Try it:
Your answer must be an exact transcription of every record below, with the pictures omitted.

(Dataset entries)
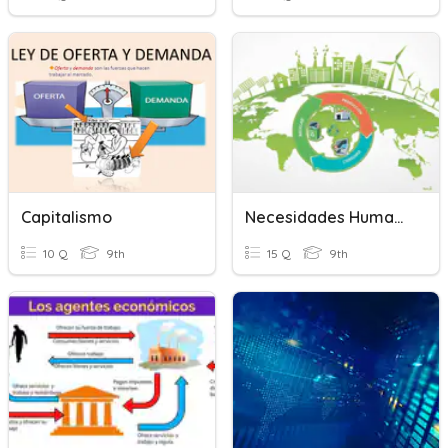
Capitalismo
Necesidades Humanas, Producción Y Sistemas Económicos
10 Q
9th
15 Q
9th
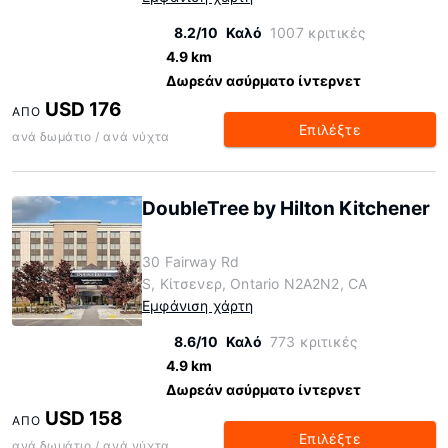
8.2/10
Καλό
1007 κριτικές
4.9 km
Δωρεάν ασύρματο ίντερνετ
USD 176
ΑΠΌ
Επιλέξτε
ανά δωμάτιο / ανά νύχτα
DoubleTree by Hilton Kitchener
30 Fairway Rd
S, Κίτσενερ, Ontario N2A2N2, CA
Εμφάνιση χάρτη
8.6/10
Καλό
773 κριτικές
4.9 km
Δωρεάν ασύρματο ίντερνετ
USD 158
ΑΠΌ
Επιλέξτε
ανά δωμάτιο / ανά νύχτα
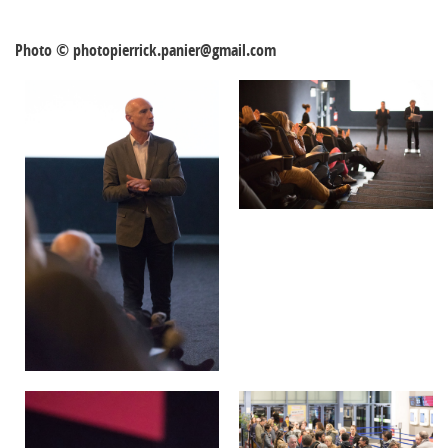
Photo © photopierrick.panier@gmail.com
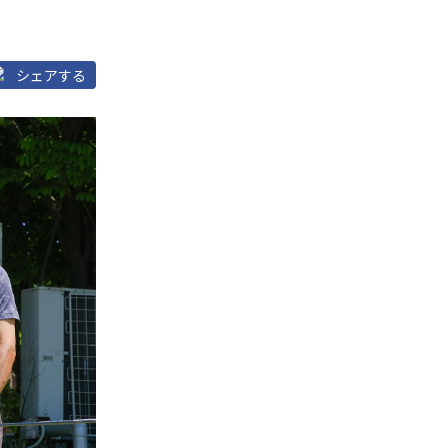
シェアする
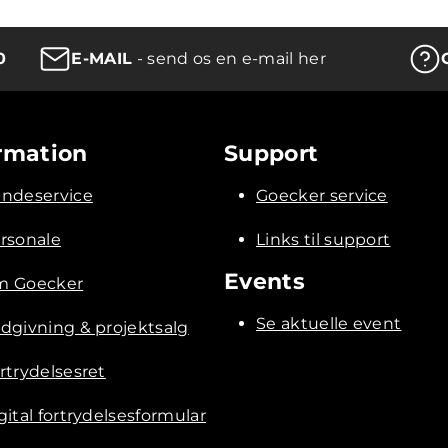
0
E-MAIL
- send os en e-mail her
rmation
Support
ndeservice
Goecker service
rsonale
Links til support
Events
 Goecker
Se aktuelle event
dgivning & projektsalg
rtrydelsesret
gital fortrydelsesformular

Task answer:
Capitalismo
Necesidades Humanas, Producción Y Sistemas Económicos
10 Q
9th
15 Q
9th
8.2/10
Καλό
1007 κριτικές
4.9 km
Δωρεάν ασύρματο ίντερνετ
USD 176
ΑΠΌ
Επιλέξτε
ανά δωμάτιο / ανά νύχτα
DoubleTree by Hilton Kitchener
30 Fairway Rd
S, Κίτσενερ, Ontario N2A2N2, CA
Εμφάνιση χάρτη
8.6/10
Καλό
773 κριτικές
4.9 km
Δωρεάν ασύρματο ίντερνετ
USD 158
ΑΠΌ
Επιλέξτε
ανά δωμάτιο / ανά νύχτα
Photo © photopierrick.panier@gmail.com
シェアする
0
E-MAIL
- send os en e-mail her
rmation
Support
ndeservice
Goecker service
rsonale
Links til support
Events
 Goecker
Se aktuelle event
dgivning & projektsalg
rtrydelsesret
gital fortrydelsesformular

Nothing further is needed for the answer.